Presented by Jeremy Paxman
As if we hadn't had enough excitement with the launches of the Labour and Tory manifestos, today Nick Clegg unveiled the Liberal Democrats' offering.
It promises to "hardwire fairness into British society" by, among other things, raising the personal tax allowance to £10,000 per person.
They say they'll pay for it by restricting pension tax relief to the basic rate and clawing back over £4bn lost to tax avoidance each year.
It all adds up, they claim.
We'll be asking the party's Deputy Leader and Shadow Chancellor Vince Cable if it really does.
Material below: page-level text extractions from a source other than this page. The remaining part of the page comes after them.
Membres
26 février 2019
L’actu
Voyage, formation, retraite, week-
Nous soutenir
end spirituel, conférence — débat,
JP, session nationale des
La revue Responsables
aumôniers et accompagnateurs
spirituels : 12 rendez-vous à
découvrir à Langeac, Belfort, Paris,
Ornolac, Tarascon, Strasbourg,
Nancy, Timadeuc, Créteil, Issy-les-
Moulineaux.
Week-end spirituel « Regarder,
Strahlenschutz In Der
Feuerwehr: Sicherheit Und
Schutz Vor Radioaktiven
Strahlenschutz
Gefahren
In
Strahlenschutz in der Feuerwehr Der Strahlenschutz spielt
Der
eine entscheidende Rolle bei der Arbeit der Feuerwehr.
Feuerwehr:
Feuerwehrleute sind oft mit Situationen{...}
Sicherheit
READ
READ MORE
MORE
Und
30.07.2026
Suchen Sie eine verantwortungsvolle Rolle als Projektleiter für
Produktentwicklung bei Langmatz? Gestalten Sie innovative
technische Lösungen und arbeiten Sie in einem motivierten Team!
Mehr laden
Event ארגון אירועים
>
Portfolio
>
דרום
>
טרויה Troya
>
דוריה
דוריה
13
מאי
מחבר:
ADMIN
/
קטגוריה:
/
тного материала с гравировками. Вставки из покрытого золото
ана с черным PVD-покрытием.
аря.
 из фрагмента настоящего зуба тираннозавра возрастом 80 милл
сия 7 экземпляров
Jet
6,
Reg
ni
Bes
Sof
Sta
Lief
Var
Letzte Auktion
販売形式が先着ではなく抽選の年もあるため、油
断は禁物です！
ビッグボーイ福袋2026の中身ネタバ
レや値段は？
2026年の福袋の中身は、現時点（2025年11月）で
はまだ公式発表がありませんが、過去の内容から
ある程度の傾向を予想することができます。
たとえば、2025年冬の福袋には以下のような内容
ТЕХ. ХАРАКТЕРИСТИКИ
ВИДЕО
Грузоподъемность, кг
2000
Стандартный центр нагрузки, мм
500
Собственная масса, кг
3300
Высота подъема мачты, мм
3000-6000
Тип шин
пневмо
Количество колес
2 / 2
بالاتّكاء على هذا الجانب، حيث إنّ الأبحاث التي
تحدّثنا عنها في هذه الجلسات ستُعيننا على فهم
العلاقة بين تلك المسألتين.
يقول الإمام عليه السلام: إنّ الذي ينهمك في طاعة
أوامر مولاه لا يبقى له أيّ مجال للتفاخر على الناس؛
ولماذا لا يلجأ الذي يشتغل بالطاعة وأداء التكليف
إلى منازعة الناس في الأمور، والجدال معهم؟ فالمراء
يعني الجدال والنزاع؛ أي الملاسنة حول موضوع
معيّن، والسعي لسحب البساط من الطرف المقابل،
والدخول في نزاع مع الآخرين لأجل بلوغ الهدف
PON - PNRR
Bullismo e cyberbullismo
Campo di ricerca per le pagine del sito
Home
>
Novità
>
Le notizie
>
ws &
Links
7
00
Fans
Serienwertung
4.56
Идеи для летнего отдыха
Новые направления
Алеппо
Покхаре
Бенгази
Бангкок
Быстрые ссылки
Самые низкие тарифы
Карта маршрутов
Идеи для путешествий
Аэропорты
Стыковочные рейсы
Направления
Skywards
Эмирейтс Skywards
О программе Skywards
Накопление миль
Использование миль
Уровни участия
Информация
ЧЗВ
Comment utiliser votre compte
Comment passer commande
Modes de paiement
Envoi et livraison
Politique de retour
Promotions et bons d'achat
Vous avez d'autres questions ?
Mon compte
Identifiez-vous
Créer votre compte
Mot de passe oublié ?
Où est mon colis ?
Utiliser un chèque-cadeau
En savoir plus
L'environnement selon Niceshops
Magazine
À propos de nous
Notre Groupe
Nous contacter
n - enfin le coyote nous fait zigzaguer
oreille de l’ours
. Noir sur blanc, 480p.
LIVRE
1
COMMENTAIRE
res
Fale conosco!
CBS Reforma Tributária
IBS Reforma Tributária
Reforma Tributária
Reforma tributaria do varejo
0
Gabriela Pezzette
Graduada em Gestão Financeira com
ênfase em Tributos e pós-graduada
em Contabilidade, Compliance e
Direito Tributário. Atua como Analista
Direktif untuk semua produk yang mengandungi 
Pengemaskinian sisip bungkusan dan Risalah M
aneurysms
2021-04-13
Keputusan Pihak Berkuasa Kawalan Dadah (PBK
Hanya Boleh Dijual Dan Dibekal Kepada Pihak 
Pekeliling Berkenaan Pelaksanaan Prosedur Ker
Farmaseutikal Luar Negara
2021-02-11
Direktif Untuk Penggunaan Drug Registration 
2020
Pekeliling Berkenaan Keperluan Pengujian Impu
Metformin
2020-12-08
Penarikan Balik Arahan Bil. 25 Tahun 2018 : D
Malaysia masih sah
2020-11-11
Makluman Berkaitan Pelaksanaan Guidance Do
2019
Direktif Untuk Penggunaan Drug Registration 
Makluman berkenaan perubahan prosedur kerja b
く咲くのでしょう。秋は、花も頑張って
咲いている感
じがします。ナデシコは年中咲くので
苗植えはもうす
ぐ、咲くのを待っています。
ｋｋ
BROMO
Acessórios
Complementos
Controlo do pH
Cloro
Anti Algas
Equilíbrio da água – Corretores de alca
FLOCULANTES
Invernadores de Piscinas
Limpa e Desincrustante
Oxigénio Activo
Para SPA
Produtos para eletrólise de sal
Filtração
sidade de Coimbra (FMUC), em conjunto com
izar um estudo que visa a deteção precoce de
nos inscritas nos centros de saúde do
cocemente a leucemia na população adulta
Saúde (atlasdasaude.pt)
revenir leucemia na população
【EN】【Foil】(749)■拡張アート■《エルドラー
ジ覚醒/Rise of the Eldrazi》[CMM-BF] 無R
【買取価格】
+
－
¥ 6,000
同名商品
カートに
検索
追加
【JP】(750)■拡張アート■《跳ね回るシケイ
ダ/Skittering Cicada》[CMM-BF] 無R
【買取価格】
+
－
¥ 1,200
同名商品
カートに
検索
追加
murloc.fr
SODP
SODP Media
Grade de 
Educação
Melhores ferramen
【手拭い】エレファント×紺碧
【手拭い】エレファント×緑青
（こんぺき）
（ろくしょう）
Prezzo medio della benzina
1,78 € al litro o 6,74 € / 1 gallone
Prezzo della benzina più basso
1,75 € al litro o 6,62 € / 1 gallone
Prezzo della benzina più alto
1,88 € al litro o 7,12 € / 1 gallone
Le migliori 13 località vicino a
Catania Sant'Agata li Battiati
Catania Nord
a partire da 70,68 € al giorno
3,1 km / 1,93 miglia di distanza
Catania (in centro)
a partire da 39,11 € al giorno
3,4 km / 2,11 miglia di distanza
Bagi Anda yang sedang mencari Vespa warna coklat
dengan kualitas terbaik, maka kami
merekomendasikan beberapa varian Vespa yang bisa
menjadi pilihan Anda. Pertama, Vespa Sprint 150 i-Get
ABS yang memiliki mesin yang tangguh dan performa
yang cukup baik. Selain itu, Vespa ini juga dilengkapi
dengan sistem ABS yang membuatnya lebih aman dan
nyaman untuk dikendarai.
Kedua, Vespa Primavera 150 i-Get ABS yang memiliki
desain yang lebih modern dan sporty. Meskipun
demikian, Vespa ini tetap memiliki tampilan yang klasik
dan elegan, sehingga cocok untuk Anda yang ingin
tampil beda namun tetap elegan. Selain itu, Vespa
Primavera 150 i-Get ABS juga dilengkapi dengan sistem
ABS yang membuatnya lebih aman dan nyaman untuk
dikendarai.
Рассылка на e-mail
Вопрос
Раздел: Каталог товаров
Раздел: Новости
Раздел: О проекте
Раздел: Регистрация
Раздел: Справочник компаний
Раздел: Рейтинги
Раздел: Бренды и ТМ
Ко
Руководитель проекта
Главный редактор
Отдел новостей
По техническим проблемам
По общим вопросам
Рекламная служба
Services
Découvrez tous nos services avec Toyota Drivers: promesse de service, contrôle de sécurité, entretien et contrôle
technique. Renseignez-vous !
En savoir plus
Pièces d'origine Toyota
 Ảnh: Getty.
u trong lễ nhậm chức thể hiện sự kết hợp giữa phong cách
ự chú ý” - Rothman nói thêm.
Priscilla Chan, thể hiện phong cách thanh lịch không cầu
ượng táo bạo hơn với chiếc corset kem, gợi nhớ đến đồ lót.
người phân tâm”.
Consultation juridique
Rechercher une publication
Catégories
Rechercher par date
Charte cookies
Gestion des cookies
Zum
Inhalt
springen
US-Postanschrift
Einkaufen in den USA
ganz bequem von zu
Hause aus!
And Michael Crick followed Nick Clegg to Oldham - where an unseemly spat over dirty tricks allegations has been playing out between the Lib Dems and Labour.
If your preferred party has no chance of winning where you live, should you consider voting for the least worst party that might?
David Grossman will be investigating the use of tactical voting - he's been to the marginal Labour-held seat of Hastings to see if it can work.
Electoral politics is about to change forever in this country.
Tomorrow the leaders of the three main Westminster parties will debate live on television for the first time.
David Cameron says he's worried the public might feel short-changed and that the debate format may end up being "a bit slow and sluggish".
We'll have the latest on the preparations by the party leaders and our political panel will hold their own debate.
Also tonight, the comedian Danny Robins will be trying to find out if political messages might be more effective in song.
He has three candidates on board and leading bands and songwriters in tow.
The experiment starts tonight, complete with barber shop quartet.